Look through the data that follows and work out how many lines contain the string "границей". Nothing but that number should be given.

****************************************

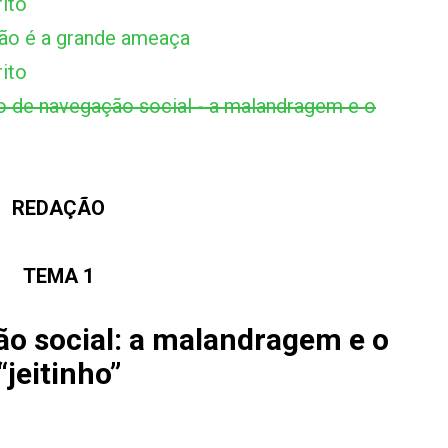
ito
ão é a grande ameaça
ito
de navegação social - a malandragem e o
REDAÇÃO
TEMA 1
o social: a malandragem e o
“jeitinho”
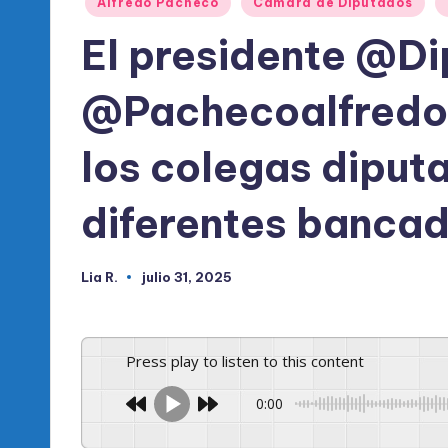
l
Alfredo Pacheco
Cámara de Diputados
en
El presidente @D
d
e
@Pachecoalfredoo
l
los colegas diput
P
diferentes banca
R
M
Lia R.
julio 31, 2025
Publicado
por
Press play to listen to this content
0:00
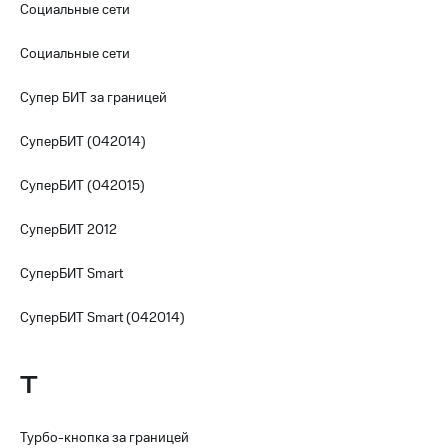
Социальные сети
Социальные сети
Супер БИТ за границей
СуперБИТ (042014)
СуперБИТ (042015)
СуперБИТ 2012
СуперБИТ Smart
СуперБИТ Smart (042014)
Т
Турбо-кнопка за границей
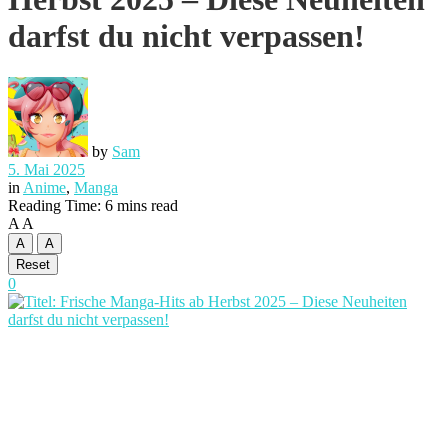
darfst du nicht verpassen!
by
Sam
5. Mai 2025
in
Anime
,
Manga
Reading Time: 6 mins read
A
A
A
A
Reset
0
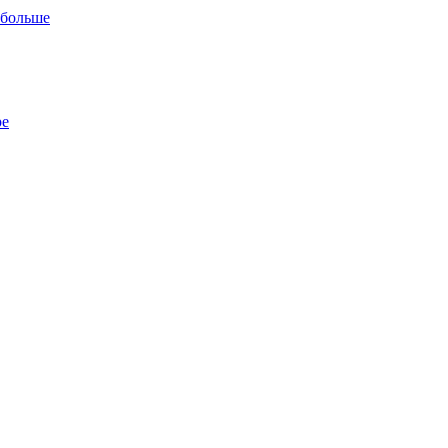
 больше
ре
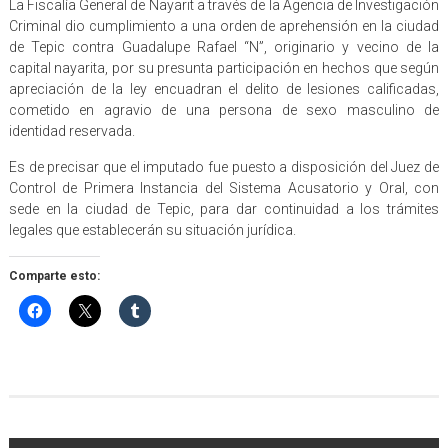
La Fiscalía General de Nayarit a través de la Agencia de Investigación
Criminal dio cumplimiento a una orden de aprehensión en la ciudad
de Tepic contra Guadalupe Rafael “N”, originario y vecino de la
capital nayarita, por su presunta participación en hechos que según
apreciación de la ley encuadran el delito de lesiones calificadas,
cometido en agravio de una persona de sexo masculino de
identidad reservada.
Es de precisar que el imputado fue puesto a disposición del Juez de
Control de Primera Instancia del Sistema Acusatorio y Oral, con
sede en la ciudad de Tepic, para dar continuidad a los trámites
legales que establecerán su situación jurídica.
Comparte esto:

****************************************

### Finished exercise:
2